[Start of Attachment]
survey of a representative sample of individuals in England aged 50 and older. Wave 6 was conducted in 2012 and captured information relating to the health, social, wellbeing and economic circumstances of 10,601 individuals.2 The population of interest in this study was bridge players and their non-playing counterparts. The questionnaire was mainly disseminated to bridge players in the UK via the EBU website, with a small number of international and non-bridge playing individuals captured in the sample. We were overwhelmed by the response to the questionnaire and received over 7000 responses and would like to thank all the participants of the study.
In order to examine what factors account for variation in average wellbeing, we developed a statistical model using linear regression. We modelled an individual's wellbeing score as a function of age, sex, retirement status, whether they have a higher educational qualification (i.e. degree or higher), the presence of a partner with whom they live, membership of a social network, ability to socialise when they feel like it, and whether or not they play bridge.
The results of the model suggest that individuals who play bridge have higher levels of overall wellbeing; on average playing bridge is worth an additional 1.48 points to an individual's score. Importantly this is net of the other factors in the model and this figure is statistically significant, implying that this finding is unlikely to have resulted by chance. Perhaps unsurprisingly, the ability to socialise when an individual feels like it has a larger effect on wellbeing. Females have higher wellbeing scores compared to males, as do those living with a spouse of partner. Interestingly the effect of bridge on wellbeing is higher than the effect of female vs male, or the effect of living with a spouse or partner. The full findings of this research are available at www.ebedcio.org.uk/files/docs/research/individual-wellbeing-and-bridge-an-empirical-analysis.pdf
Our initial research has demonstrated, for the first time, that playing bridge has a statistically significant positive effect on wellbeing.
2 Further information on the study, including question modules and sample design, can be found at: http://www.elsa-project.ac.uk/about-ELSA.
[End of Attachment]
[Start of Attachment]
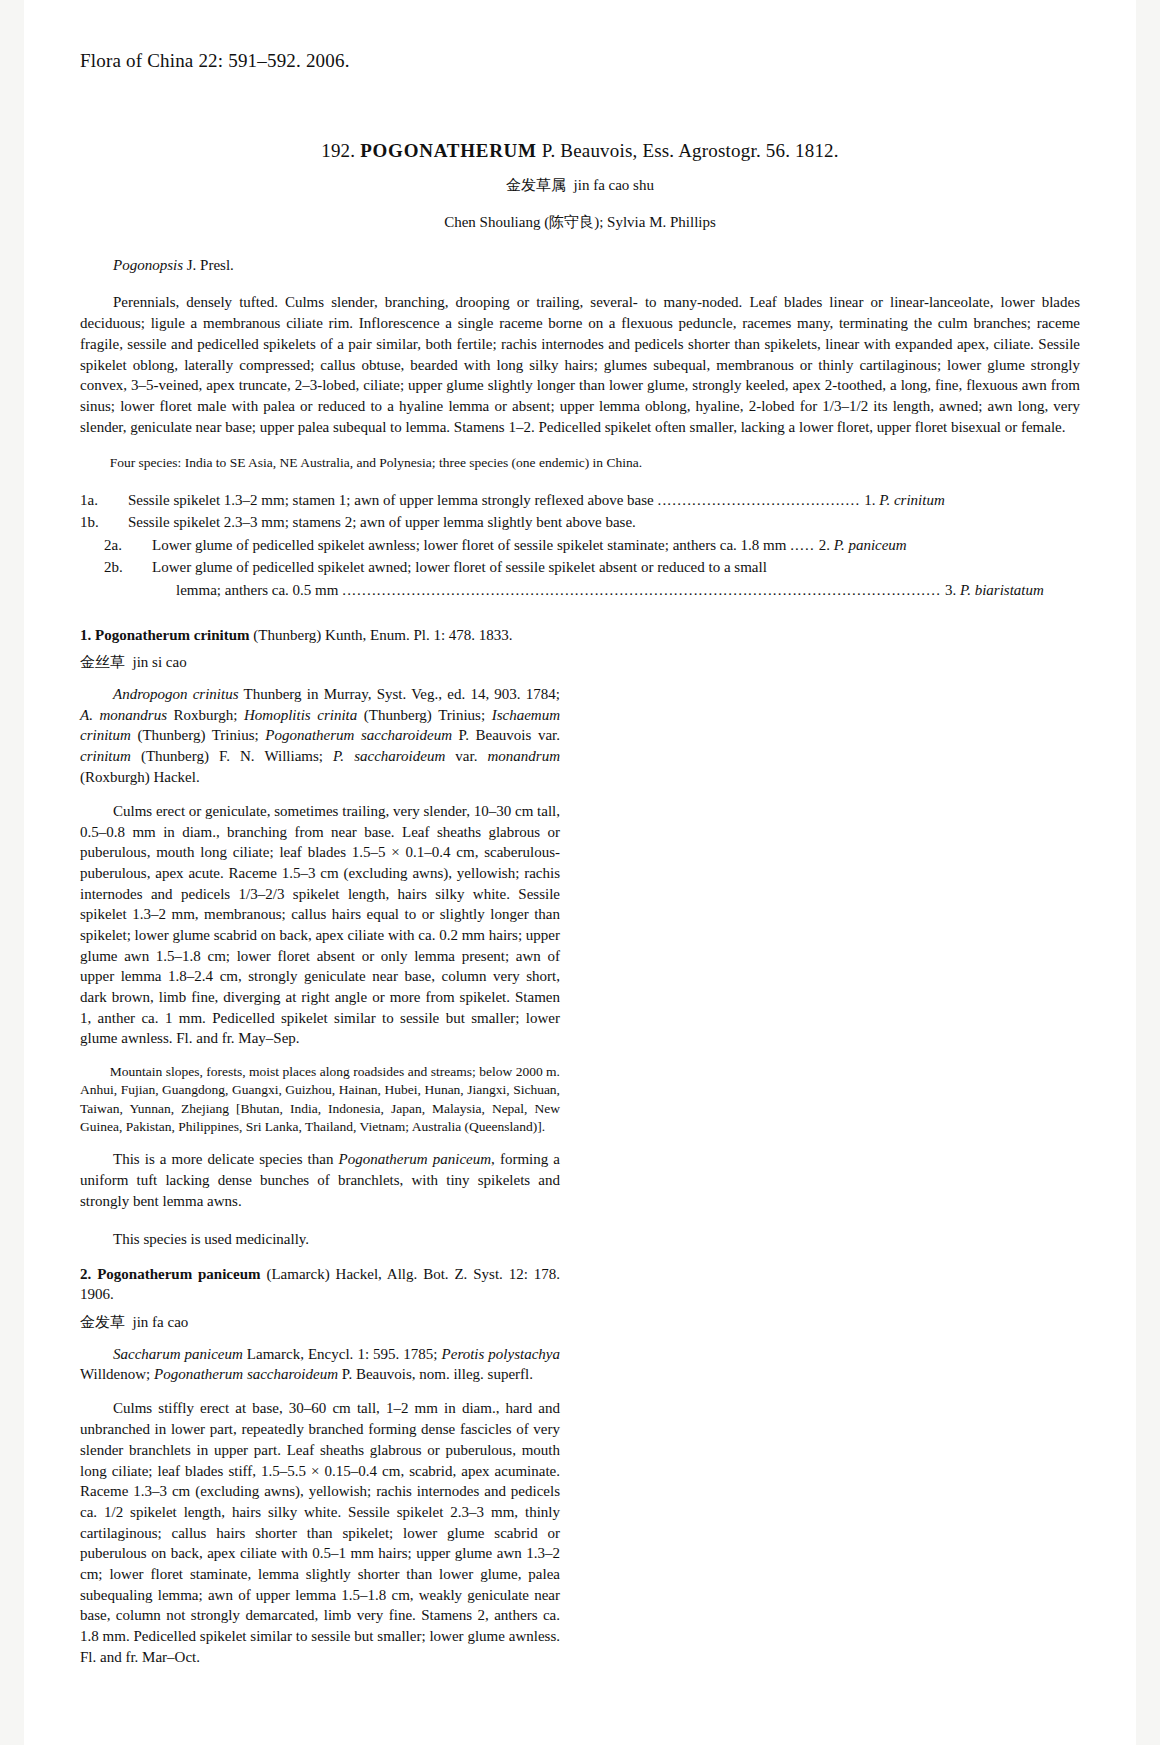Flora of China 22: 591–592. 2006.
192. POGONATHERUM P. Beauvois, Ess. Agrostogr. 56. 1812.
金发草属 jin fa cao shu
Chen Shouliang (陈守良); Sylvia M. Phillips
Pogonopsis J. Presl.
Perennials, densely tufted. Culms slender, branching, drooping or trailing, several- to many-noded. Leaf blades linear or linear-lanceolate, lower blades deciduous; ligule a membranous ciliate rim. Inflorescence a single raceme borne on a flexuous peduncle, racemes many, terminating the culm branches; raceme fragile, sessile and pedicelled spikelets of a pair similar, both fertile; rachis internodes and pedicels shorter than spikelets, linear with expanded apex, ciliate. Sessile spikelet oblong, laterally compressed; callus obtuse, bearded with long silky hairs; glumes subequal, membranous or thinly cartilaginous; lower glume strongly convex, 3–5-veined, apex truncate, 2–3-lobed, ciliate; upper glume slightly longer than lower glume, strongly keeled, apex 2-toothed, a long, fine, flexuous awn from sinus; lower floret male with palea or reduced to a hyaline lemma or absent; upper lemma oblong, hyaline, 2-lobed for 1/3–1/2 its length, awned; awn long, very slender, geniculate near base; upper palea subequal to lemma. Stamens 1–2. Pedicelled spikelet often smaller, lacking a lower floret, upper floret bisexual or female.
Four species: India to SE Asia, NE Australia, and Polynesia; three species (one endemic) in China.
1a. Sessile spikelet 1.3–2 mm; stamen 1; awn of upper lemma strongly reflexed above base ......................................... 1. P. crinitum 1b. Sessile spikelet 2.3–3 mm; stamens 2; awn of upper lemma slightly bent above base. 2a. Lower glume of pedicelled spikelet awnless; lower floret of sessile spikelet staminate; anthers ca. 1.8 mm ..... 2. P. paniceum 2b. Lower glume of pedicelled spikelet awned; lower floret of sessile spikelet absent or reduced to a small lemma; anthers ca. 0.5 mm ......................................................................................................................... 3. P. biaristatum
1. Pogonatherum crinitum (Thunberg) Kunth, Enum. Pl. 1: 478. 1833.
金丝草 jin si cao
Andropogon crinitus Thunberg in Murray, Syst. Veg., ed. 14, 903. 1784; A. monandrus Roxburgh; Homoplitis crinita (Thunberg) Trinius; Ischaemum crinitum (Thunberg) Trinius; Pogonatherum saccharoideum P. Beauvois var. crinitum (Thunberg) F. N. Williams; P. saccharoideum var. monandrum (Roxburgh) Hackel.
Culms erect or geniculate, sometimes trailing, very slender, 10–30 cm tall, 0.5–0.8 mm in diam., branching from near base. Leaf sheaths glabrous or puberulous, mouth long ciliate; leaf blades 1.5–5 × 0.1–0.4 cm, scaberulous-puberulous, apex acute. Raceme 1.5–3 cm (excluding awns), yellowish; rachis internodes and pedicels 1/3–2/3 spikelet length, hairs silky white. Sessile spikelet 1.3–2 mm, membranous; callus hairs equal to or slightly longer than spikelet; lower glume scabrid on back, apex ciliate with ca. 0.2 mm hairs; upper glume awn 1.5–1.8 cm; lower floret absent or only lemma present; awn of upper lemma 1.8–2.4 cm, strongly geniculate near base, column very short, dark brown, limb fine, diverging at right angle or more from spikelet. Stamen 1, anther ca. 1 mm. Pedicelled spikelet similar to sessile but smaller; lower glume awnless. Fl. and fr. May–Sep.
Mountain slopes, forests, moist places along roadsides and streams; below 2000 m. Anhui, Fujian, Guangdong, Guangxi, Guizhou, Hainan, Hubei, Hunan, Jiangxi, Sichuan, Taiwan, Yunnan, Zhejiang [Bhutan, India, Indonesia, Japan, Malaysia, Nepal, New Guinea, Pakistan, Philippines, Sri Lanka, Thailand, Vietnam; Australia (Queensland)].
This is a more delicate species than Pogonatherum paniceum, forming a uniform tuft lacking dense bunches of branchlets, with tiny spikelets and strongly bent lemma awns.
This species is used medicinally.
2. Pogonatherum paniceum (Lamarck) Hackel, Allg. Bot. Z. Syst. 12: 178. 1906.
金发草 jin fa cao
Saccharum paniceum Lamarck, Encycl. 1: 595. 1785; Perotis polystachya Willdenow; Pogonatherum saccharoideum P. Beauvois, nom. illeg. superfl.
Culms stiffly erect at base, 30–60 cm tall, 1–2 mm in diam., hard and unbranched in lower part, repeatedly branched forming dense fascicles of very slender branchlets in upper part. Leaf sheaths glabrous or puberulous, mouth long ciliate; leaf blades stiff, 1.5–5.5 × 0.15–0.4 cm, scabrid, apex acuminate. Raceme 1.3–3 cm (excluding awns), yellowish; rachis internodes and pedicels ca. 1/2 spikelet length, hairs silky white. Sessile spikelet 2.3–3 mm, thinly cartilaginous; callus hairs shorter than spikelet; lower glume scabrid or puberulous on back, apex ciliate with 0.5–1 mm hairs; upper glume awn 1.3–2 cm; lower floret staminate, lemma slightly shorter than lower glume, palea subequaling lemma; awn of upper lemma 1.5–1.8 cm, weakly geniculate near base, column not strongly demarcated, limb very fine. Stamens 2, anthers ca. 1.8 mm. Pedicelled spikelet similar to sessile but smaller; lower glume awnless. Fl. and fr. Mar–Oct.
[End of Attachment]
[Start of Attachment]
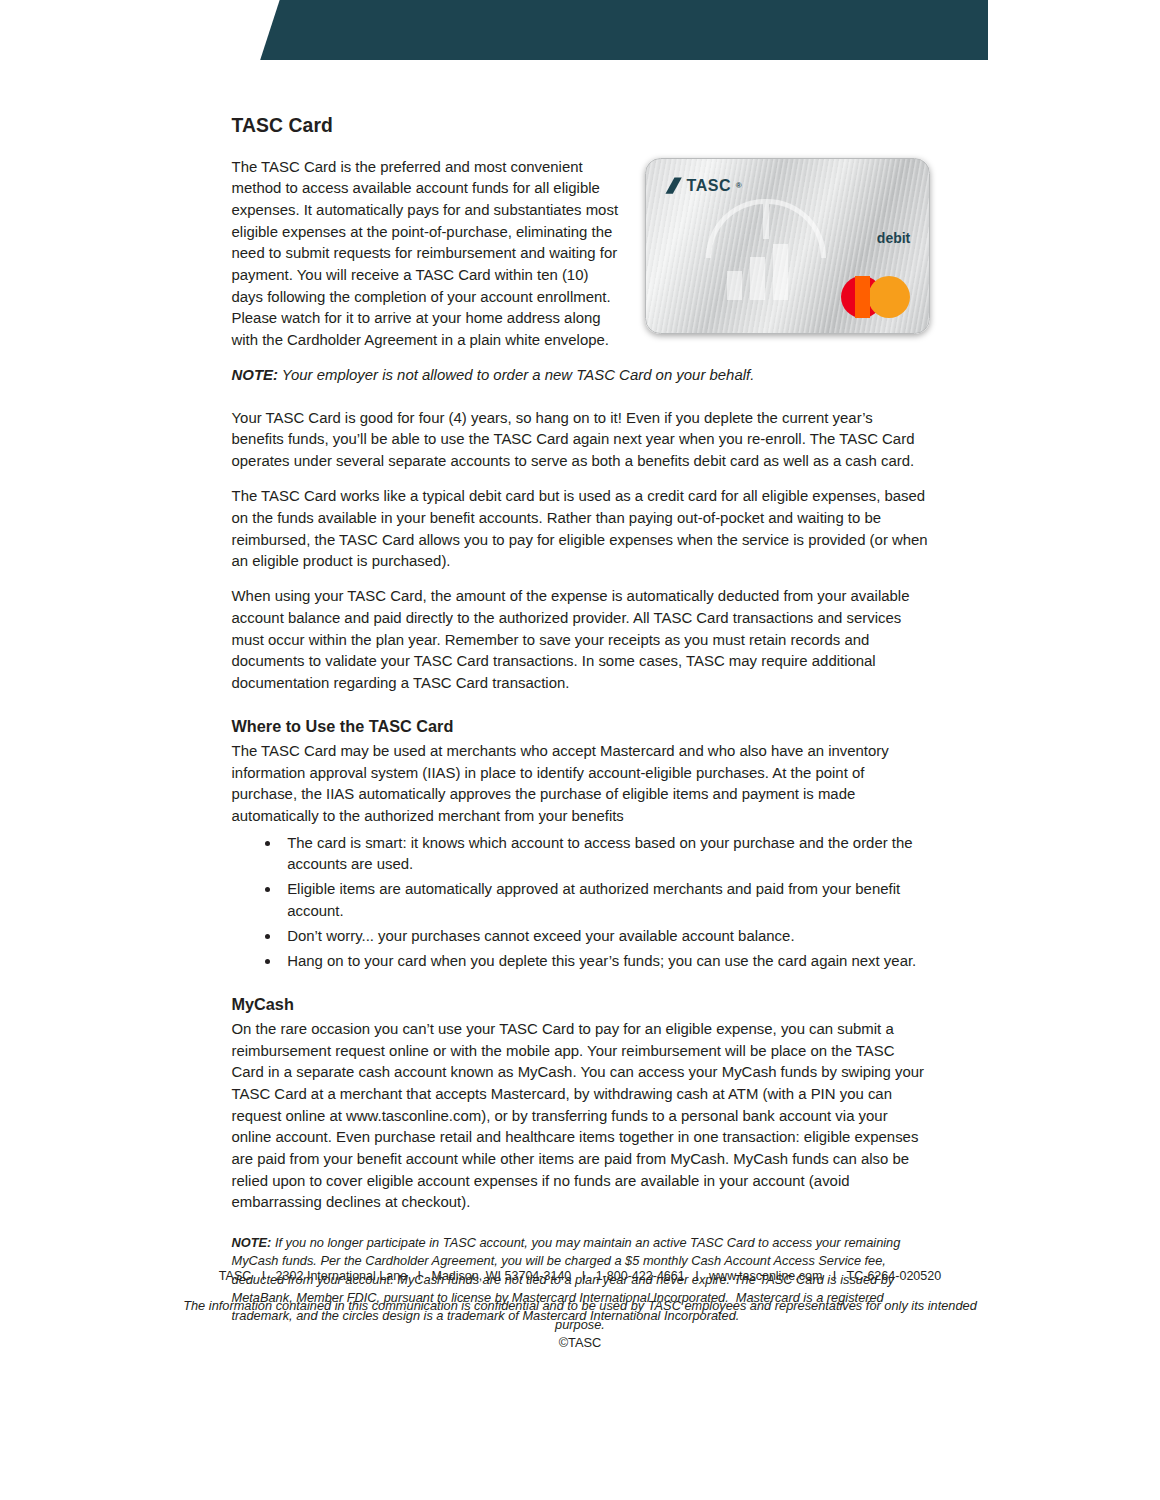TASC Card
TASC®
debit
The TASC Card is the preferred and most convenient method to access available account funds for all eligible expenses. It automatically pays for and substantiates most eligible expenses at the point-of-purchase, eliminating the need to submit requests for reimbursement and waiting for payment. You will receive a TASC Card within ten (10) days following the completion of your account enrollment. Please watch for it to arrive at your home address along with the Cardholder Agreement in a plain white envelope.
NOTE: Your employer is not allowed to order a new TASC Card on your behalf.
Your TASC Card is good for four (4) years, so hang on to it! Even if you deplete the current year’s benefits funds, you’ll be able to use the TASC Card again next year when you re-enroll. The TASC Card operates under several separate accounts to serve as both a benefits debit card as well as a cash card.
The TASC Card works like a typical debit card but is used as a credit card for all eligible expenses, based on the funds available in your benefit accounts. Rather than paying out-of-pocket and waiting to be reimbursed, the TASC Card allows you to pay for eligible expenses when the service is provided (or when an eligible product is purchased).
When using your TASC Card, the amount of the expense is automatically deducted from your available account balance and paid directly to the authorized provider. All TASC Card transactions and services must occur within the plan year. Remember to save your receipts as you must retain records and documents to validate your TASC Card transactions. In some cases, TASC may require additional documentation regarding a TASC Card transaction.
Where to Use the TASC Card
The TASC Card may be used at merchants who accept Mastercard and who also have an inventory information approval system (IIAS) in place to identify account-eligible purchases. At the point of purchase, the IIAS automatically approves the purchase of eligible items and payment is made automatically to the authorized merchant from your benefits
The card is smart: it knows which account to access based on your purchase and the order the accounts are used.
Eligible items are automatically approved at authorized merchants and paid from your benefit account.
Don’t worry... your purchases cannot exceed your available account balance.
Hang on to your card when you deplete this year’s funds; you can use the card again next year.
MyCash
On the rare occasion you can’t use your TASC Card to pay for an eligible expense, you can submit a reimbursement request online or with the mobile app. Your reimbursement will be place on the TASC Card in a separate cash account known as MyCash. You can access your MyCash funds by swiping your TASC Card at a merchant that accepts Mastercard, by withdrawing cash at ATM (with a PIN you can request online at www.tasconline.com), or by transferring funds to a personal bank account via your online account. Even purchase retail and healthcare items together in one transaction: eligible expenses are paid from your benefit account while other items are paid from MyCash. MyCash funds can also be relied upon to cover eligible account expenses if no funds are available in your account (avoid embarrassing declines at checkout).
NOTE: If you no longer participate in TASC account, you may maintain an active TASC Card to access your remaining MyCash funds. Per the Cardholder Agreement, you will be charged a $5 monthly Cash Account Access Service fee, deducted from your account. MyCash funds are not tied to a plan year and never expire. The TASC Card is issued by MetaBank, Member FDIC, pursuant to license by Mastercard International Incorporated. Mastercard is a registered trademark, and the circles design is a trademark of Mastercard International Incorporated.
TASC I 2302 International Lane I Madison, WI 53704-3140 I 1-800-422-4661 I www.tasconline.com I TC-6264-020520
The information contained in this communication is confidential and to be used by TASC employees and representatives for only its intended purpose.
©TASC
[End of Attachment]
When you find a line in the records that contains the word "merchants", copy it.

> [Output of the exercise]
The TASC Card may be used at merchants who accept Mastercard and who also have an inventory information approval system (IIAS) in place to identify account-eligible purchases. At the point of purchase, the IIAS automatically approves the purchase of eligible items and payment is made automatically to the authorized merchant from your benefits
Eligible items are automatically approved at authorized merchants and paid from your benefit account.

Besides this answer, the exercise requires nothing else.